◆ Text provided

•••••

Customer Segmentation Tools | Segment
Learn everything you need to know about customer segmentation tools.
Learn everything you need to know about customer segmentation tools.
A customer segmentation tool is a type of software that lets you automate the entire segmentation process by:
Pulling customer data from multiple channels
Analyzing massive amounts of customer data, such as age, location, needs and wants, shopping habits, and more – depending on what’s relevant to your business
Assigning leads and customers to customer segments based on shared traits and behavioral patterns
As you find more prospects and win over more customers, your customer segmentation tool will enable you to analyze data at scale. You won’t need to manually sift through hundreds and thousands of data points just to determine which segments each person belongs to – your tool will automatically do that for you.
You can then adjust your marketing strategies based on what you know about your segments.
Say you’ve identified a group of 21 to 30-year-old customers who read your online magazine before shopping on your eCommerce site. They tend to complete purchases faster than customers in the same age group who don’t read your online magazine. They also have much lower cart abandonment rates.

•••••

◆ Data section
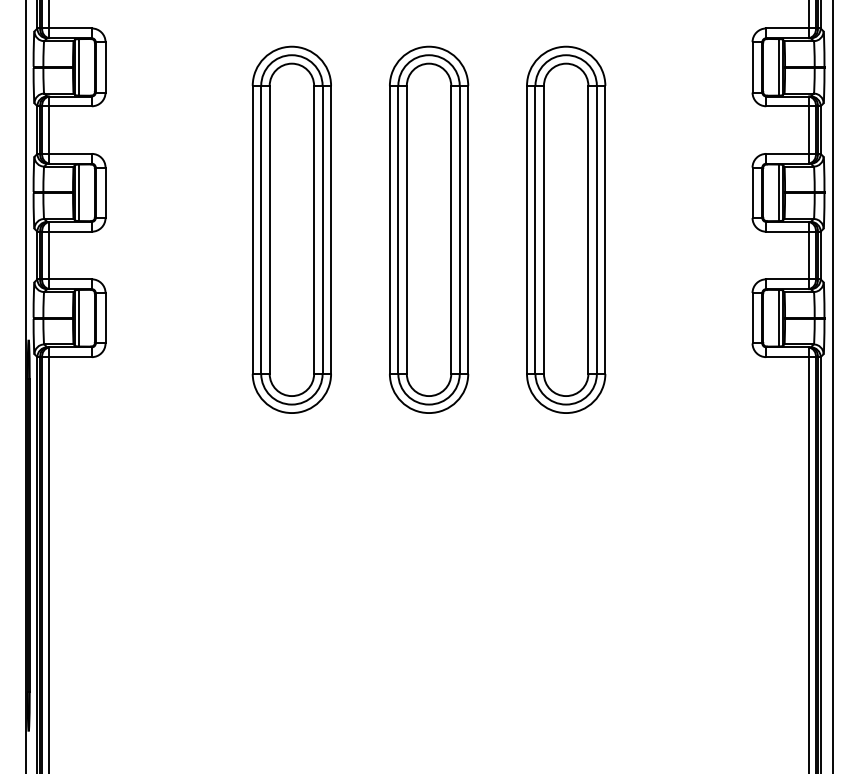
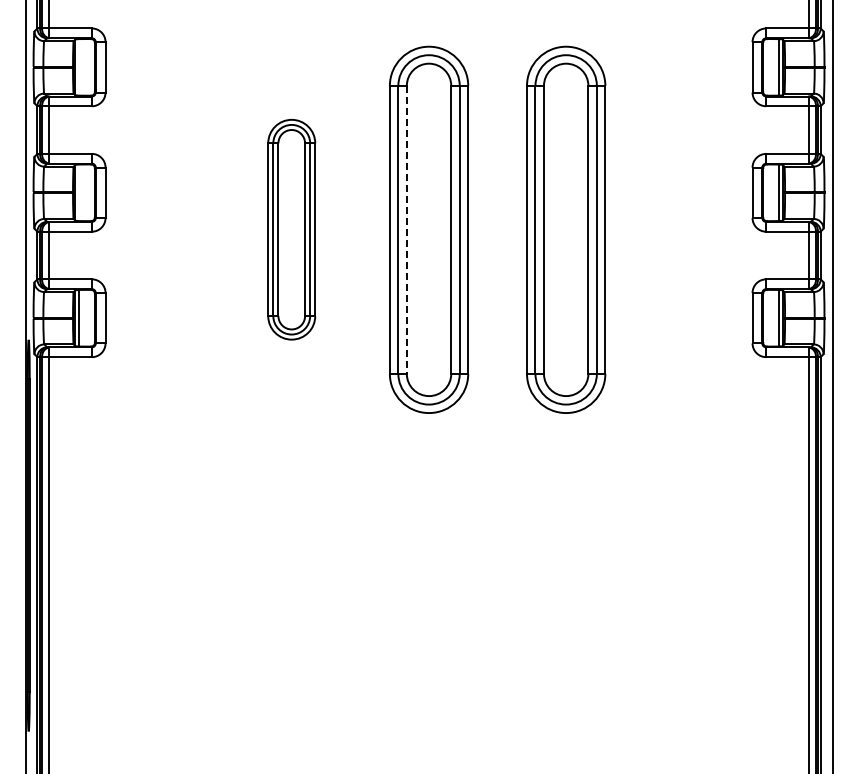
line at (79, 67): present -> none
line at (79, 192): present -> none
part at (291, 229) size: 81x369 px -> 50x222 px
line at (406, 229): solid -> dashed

•••••

◆ What you need to do
• a. Retype the passage of the customer segmentation tools text from "A customer segmentation" up to and including "that for you.", keeping every word and mark the same.
• b. Continue the customer segmentation tools text past its final sentence.

◆ Answers to the exercises
• a.
A customer segmentation tool is a type of software that lets you automate the entire segmentation process by:
Pulling customer data from multiple channels
Analyzing massive amounts of customer data, such as age, location, needs and wants, shopping habits, and more – depending on what’s relevant to your business
Assigning leads and customers to customer segments based on shared traits and behavioral patterns
As you find more prospects and win over more customers, your customer segmentation tool will enable you to analyze data at scale. You won’t need to manually sift through hundreds and thousands of data points just to determine which segments each person belongs to – your tool will automatically do that for you.

• b.
One day, your segmentation tool identifies a new customer who fits into the latter group, the non-readers. You know what to do: encourage them to read your online magazine. If your segmentation tool can trigger personalized marketing workflows (or integrates with a software that does), you can recommend content for that customer based on past actions they’ve taken on your site or their interactions with you on social media.
Customer segmentation tools vary in the way they integrate data sources, how much they can scale, and the complexity of their segmentation analyses. Tools may have limited applications, or they may integrate with plenty of marketing and customer engagement tools through APIs.
The marketing, product, and data teams should ideally be involved in the process of choosing a customer segmentation tool. The tool must meet not just your marketing goals but also future needs based on your product roadmap. At the same time, it should be feasible to implement – either as a new system or within your existing data infrastructure – and fit into your budget.
Consider these factors when you evaluate how a customer segmentation tool can help you meet your business goals:
The size of your existing and target markets
Your type of customer (e.g., B2B vs. B2C)
The number and types of channels where your customers interact with you, as well as channels you aim to add in the future
The granularity of data and insights you require
How much business value you expect to gain from automating your customer segmentation process
Basic customer segmentation tools can group customers based on commonly used methods: demographic, psychographic, and geographic. But you need more nuance than that to run effective, personalized customer engagement and marketing campaigns.
Ideally, your tool would perform behavioral analysis based on up-to-date customer engagement data. This is made possible by tools that integrate with a customer data platform (CDP) or a cloud-based CRM.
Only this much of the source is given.